How M-PESA Is Leading a Financial Revolution Across Africa

I attended and spoke at the European Blockchain Convention this week in Barcelona, where the energy around digital assets, Bitcoin and Web3 was palpable. Among the 6,000 attendees, there was a sense that we’re on the brink of a new era in finance and digital infrastructure

One conversation that particularly struck me came from an unexpected source—my taxi driver, who hailed from East Africa. He was talking about M-PESA, a mobile payment system that’s revolutionized financial services across his home region. While Venmo and Zelle are household names here in the U.S., M-PESA has been quietly leading a financial revolution across Africa for over a decade.

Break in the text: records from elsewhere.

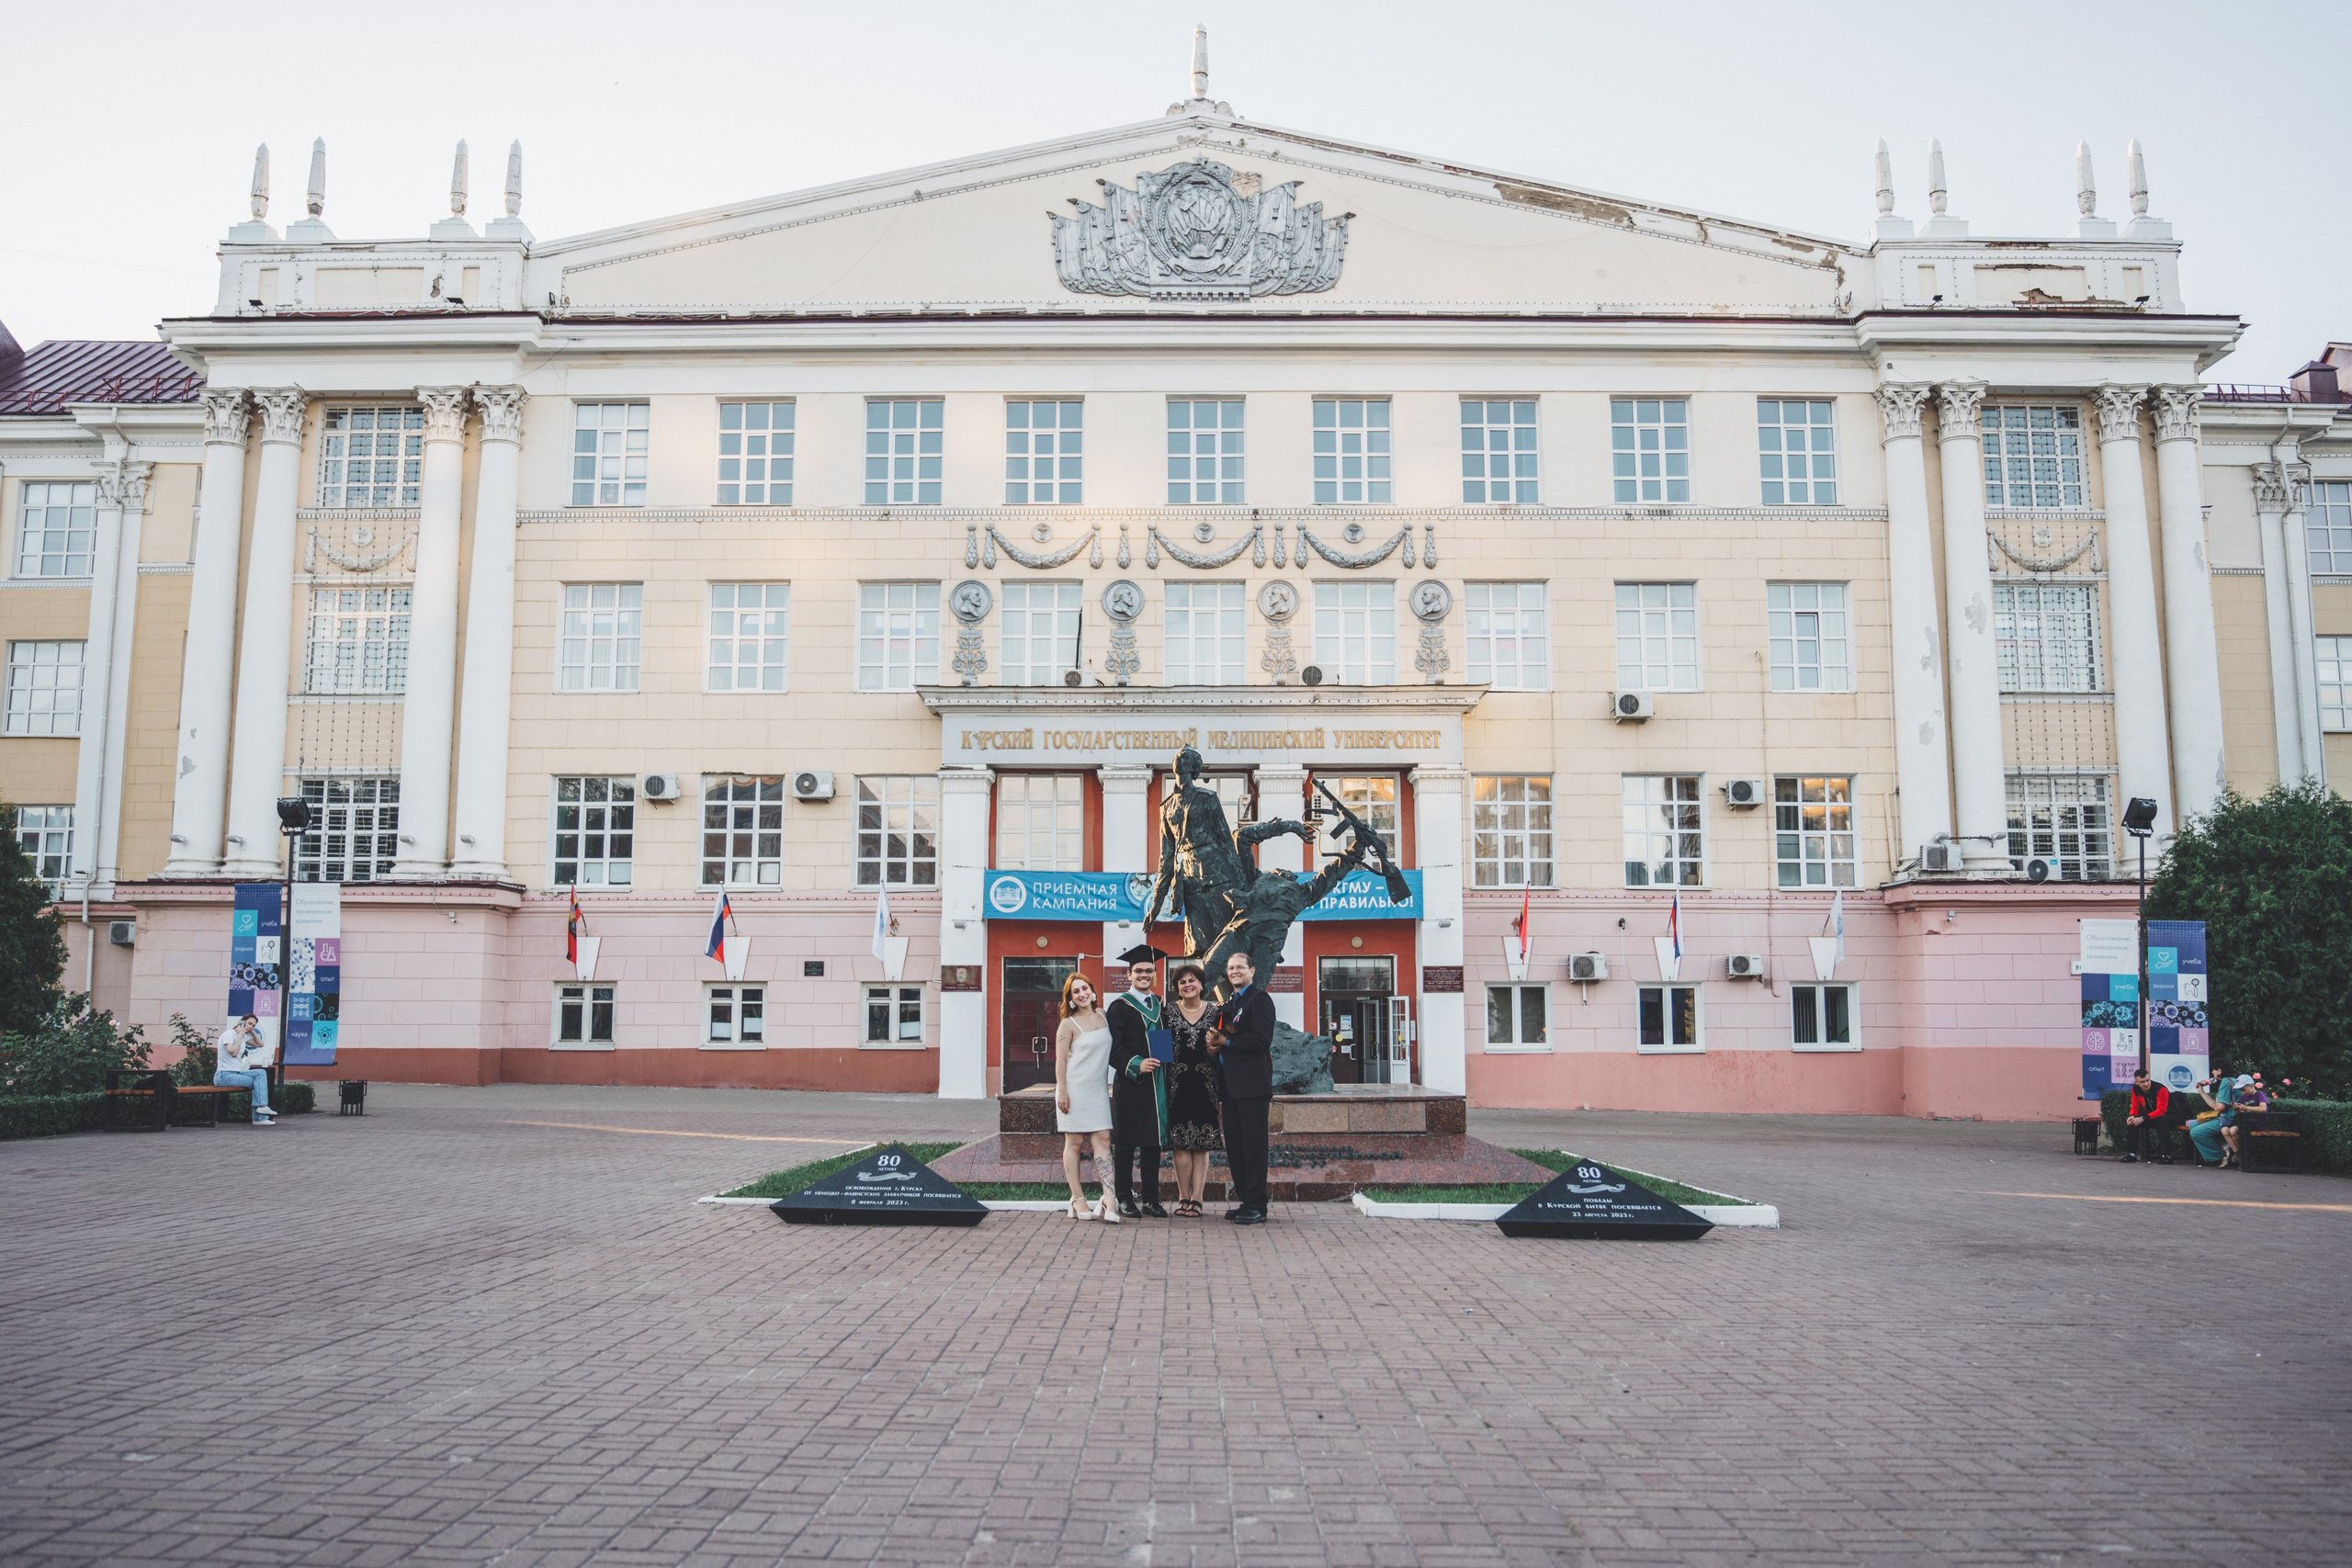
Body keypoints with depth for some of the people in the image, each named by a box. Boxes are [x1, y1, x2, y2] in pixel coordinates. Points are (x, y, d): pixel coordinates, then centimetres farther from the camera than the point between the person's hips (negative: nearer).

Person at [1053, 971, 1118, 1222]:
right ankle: (1078, 1200, 5)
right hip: (1075, 1089, -5)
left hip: (1098, 1089, 5)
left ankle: (1109, 1199, -12)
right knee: (1075, 1143, 1)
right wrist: (1062, 1092, -13)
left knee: (1103, 1139, -5)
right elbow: (1060, 1060, -6)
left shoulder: (1103, 1016, 10)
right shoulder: (1069, 1024, -5)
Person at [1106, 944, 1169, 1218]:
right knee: (1126, 1141, 0)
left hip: (1156, 1083, 5)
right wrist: (1136, 1064, -23)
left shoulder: (1159, 1005, 15)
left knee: (1153, 1141, 6)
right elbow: (1113, 1049, -9)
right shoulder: (1120, 1006, -2)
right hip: (1130, 1084, -5)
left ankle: (1151, 1199, 12)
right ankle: (1125, 1199, 8)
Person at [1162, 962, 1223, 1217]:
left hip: (1204, 1086, 0)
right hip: (1178, 1085, 0)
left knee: (1201, 1145, 0)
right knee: (1181, 1144, 0)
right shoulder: (1169, 1012, 4)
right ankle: (1183, 1198, 9)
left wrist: (1215, 1045, -10)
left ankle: (1196, 1199, 3)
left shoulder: (1213, 1013, 5)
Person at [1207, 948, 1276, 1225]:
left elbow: (1261, 1038, -17)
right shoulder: (1228, 1003, 21)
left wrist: (1226, 1042, -10)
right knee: (1234, 1144, 10)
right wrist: (1215, 1042, -1)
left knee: (1253, 1144, -7)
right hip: (1231, 1084, 9)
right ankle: (1244, 1200, 16)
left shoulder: (1260, 999, -6)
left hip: (1252, 1083, -9)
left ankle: (1256, 1206, -5)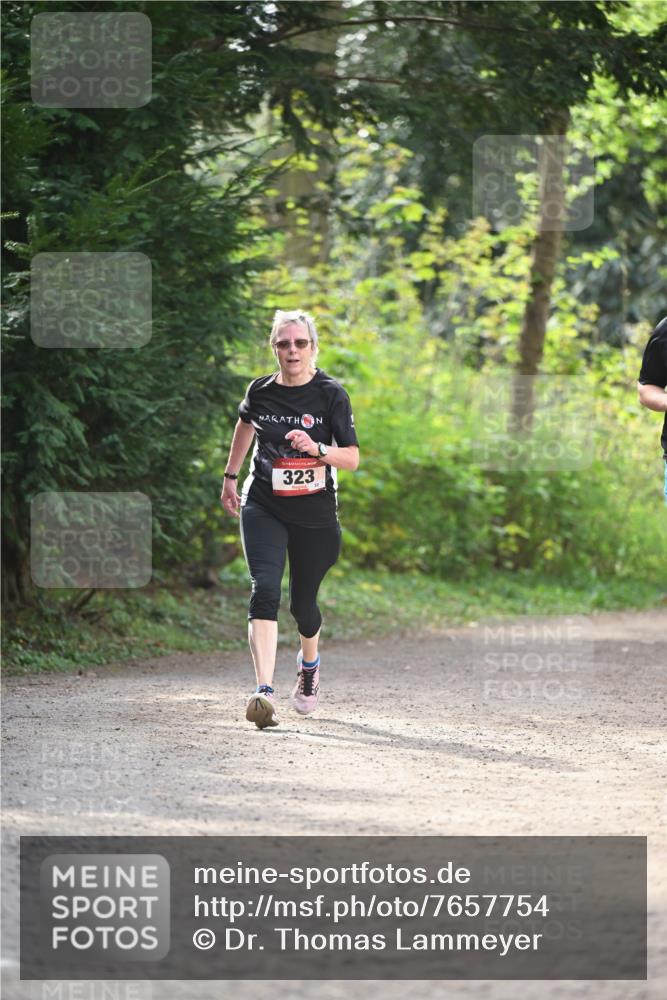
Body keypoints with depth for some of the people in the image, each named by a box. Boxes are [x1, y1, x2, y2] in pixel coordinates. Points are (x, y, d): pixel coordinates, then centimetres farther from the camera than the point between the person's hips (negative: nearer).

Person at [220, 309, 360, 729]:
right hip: (264, 507, 1)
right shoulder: (260, 391, 0)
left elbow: (353, 457, -9)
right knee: (265, 590, -20)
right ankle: (264, 691, -30)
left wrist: (317, 448, -27)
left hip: (315, 513, -1)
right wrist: (230, 478, 28)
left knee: (303, 601, 11)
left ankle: (309, 663, 46)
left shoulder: (331, 394, -8)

M-PESA, which stands for “mobile money” in Swahili, launched in Kenya in 2007 by the mobile network operator Safaricom, targeting the unbanked. A survey just a year earlier found that under 20% of Kenyan adults had a bank account, whereas over half either owned or had access to a cellphone.

Today, M-PESA boasts more than 66 million users, including my taxi driver, and processes 33 billion transactions annually. And its success is no longer confined to Kenya. It’s expanded to countries such as the Democratic Republic of Congo, Egypt, Ghana and, most recently, Ethiopia, a country often referred to as the “last frontier” for digital banking.